# WHAT YOU HAVE TO DO:
In the listing that follows, find the line with "5. Create a new Pull Request", then copy exactly from it through the line with "Parameter binding is", leaving out every picture.

# RECORDS PROVIDED:
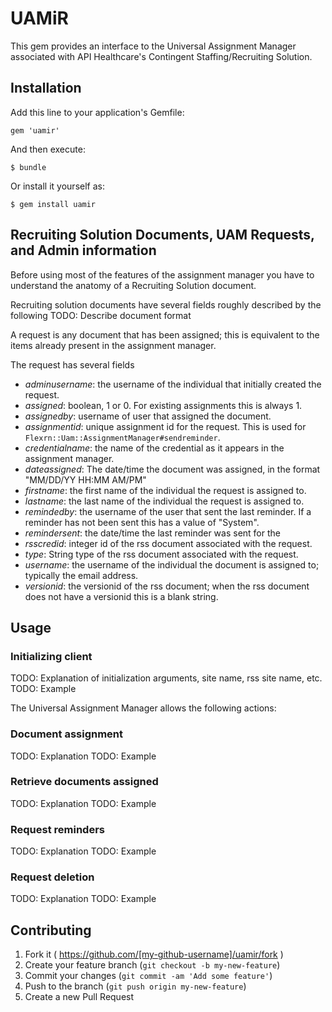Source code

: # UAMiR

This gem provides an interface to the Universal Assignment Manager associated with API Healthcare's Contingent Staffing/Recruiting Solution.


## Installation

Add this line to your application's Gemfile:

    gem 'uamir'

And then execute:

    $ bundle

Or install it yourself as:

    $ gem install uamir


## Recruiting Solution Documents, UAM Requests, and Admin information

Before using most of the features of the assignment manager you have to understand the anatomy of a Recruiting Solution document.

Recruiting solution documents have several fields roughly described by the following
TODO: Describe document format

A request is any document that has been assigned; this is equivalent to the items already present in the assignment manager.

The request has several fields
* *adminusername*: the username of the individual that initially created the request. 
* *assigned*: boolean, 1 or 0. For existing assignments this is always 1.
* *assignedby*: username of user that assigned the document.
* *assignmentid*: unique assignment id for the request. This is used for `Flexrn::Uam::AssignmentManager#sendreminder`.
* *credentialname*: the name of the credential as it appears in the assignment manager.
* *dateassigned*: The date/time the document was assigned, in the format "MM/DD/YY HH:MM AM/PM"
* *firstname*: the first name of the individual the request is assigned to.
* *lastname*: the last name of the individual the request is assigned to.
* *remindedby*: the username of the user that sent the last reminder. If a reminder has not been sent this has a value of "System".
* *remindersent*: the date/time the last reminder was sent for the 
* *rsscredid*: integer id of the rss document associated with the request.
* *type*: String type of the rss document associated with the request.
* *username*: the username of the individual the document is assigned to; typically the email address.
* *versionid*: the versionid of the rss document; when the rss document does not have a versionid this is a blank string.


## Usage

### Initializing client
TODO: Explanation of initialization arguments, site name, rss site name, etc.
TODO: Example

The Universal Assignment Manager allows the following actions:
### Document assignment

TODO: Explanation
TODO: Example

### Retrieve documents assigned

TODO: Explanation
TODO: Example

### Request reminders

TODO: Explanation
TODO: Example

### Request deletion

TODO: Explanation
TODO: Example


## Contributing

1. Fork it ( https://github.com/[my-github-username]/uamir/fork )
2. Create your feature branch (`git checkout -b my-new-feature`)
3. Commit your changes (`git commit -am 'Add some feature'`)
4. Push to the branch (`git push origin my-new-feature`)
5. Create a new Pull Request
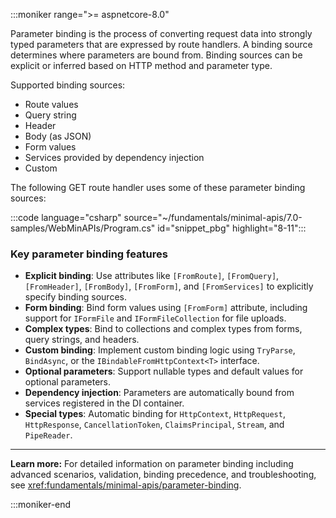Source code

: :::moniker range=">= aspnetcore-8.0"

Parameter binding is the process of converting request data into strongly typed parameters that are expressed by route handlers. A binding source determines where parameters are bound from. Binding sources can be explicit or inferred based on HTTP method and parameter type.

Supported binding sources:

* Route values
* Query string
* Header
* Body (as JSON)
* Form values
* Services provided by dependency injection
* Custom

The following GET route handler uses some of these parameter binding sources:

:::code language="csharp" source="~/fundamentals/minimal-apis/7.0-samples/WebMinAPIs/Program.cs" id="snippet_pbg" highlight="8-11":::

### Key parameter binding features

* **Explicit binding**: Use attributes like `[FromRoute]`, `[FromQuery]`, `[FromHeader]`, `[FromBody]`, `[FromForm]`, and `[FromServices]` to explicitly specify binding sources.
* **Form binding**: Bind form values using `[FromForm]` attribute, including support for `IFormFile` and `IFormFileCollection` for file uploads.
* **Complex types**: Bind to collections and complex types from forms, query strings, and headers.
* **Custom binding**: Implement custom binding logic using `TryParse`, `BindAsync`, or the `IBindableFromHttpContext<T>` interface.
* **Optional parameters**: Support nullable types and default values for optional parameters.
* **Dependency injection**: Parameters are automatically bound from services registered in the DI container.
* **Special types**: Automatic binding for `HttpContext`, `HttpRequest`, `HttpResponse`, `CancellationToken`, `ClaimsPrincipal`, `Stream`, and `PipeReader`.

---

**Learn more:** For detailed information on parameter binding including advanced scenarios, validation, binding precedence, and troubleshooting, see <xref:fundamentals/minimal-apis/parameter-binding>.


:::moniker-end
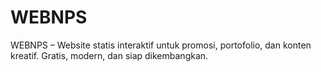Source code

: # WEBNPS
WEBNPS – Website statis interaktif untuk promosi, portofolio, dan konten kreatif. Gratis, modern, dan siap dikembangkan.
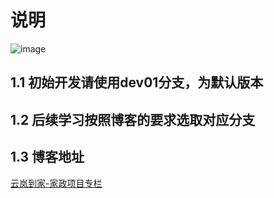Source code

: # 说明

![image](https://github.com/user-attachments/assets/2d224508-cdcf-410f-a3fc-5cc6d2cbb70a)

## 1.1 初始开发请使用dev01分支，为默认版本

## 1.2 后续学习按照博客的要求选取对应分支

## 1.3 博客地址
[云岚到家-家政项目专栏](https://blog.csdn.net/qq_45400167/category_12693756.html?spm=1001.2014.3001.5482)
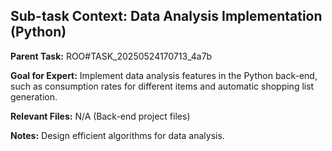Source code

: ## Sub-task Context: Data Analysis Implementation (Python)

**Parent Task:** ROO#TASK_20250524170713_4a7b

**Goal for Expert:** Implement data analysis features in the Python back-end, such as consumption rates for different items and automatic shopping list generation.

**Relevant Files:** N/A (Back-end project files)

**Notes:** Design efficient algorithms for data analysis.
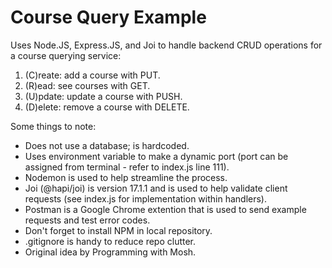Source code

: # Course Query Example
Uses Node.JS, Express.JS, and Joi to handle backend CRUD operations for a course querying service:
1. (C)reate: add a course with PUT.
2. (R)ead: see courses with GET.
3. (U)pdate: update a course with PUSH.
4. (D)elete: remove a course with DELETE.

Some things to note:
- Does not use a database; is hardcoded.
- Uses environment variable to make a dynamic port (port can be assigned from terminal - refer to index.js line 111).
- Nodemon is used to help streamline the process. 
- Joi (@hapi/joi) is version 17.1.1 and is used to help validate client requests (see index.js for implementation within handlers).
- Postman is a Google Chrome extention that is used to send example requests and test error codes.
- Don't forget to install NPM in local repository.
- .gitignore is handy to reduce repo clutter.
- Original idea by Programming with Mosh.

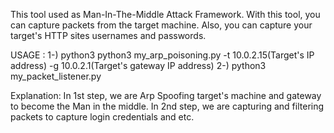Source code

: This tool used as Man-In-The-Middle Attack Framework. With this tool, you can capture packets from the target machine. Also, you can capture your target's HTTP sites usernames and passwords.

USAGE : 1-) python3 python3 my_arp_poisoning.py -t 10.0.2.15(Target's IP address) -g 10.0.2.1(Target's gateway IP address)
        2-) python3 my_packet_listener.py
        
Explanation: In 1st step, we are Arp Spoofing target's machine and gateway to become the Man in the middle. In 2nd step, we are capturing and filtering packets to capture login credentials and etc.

==

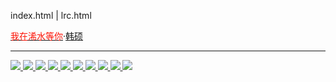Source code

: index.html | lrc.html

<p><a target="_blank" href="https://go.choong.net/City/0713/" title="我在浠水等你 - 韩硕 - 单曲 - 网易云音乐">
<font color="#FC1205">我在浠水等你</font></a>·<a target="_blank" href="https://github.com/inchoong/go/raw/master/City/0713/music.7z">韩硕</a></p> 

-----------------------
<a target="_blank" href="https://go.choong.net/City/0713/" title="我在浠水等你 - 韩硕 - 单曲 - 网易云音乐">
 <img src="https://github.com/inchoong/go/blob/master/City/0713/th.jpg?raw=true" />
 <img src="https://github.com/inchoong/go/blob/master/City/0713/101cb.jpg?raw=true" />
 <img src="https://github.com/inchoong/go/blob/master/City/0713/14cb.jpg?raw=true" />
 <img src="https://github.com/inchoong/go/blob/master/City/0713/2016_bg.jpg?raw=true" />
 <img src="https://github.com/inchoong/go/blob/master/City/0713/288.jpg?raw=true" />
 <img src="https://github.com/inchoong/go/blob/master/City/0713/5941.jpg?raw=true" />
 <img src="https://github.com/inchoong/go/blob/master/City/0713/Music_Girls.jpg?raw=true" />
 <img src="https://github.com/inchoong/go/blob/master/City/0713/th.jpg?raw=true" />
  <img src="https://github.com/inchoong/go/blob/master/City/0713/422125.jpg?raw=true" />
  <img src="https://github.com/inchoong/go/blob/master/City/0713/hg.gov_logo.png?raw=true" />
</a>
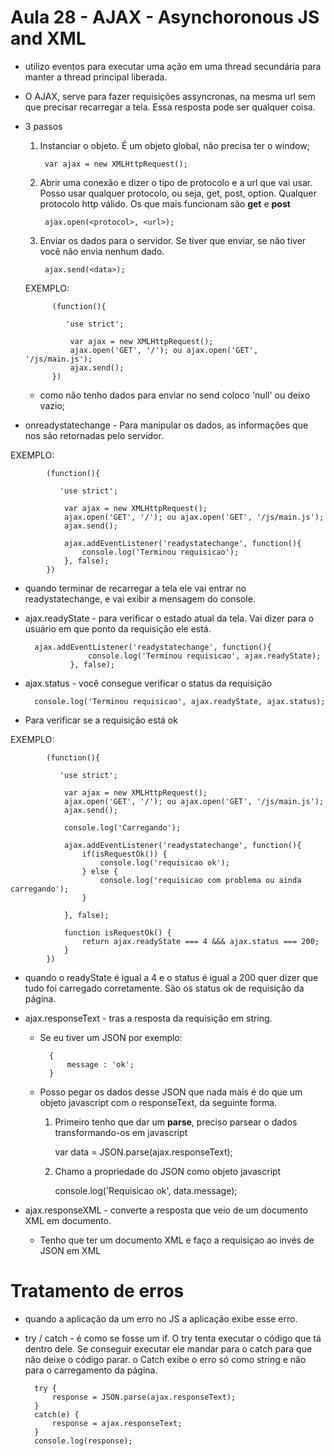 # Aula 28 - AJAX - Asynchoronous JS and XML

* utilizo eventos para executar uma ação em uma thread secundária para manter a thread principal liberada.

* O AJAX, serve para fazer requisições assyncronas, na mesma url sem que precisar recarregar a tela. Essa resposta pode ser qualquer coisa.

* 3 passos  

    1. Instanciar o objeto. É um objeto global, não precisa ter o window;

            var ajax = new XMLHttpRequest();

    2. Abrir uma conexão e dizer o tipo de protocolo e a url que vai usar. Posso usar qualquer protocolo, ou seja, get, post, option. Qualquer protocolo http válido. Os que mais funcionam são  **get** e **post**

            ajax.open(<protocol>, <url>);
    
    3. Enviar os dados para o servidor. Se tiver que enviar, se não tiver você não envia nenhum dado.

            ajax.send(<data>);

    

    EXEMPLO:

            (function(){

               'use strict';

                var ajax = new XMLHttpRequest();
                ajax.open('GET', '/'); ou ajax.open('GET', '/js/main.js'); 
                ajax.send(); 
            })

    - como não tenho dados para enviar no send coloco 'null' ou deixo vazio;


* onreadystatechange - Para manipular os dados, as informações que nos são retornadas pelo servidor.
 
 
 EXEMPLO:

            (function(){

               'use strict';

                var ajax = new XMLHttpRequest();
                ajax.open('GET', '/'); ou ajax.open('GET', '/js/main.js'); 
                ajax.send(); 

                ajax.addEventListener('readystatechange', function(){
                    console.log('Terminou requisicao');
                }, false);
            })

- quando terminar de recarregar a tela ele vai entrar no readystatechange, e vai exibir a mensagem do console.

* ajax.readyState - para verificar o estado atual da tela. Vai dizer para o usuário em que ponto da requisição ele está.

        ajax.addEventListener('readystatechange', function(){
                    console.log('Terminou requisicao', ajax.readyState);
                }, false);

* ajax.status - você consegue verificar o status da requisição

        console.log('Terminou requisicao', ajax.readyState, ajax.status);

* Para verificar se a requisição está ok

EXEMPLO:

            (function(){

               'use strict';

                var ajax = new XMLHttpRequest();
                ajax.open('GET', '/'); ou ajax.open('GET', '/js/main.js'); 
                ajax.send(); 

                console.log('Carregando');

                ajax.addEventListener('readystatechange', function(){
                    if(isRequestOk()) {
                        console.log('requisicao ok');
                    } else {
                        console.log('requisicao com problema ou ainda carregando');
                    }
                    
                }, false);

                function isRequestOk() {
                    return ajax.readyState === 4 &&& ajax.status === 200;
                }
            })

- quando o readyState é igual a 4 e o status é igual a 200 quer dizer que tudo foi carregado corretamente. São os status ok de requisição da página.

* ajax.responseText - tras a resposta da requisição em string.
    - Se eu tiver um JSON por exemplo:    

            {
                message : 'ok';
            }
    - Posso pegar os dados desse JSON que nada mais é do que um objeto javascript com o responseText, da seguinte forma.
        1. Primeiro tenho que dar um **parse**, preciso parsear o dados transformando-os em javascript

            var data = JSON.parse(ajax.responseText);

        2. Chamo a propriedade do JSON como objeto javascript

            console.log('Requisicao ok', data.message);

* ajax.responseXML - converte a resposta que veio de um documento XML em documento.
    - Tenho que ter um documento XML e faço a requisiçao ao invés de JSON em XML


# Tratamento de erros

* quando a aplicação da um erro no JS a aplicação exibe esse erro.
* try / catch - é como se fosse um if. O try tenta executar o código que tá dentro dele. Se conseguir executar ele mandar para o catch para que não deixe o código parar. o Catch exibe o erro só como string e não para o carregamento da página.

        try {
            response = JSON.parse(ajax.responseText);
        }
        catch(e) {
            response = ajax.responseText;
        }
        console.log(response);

# RESULT OF THIS EXERCISE:
5. Create a new Pull Request
Source code

: :::moniker range=">= aspnetcore-8.0"

Parameter binding is the process of converting request data into strongly typed parameters that are expressed by route handlers. A binding source determines where parameters are bound from. Binding sources can be explicit or inferred based on HTTP method and parameter type.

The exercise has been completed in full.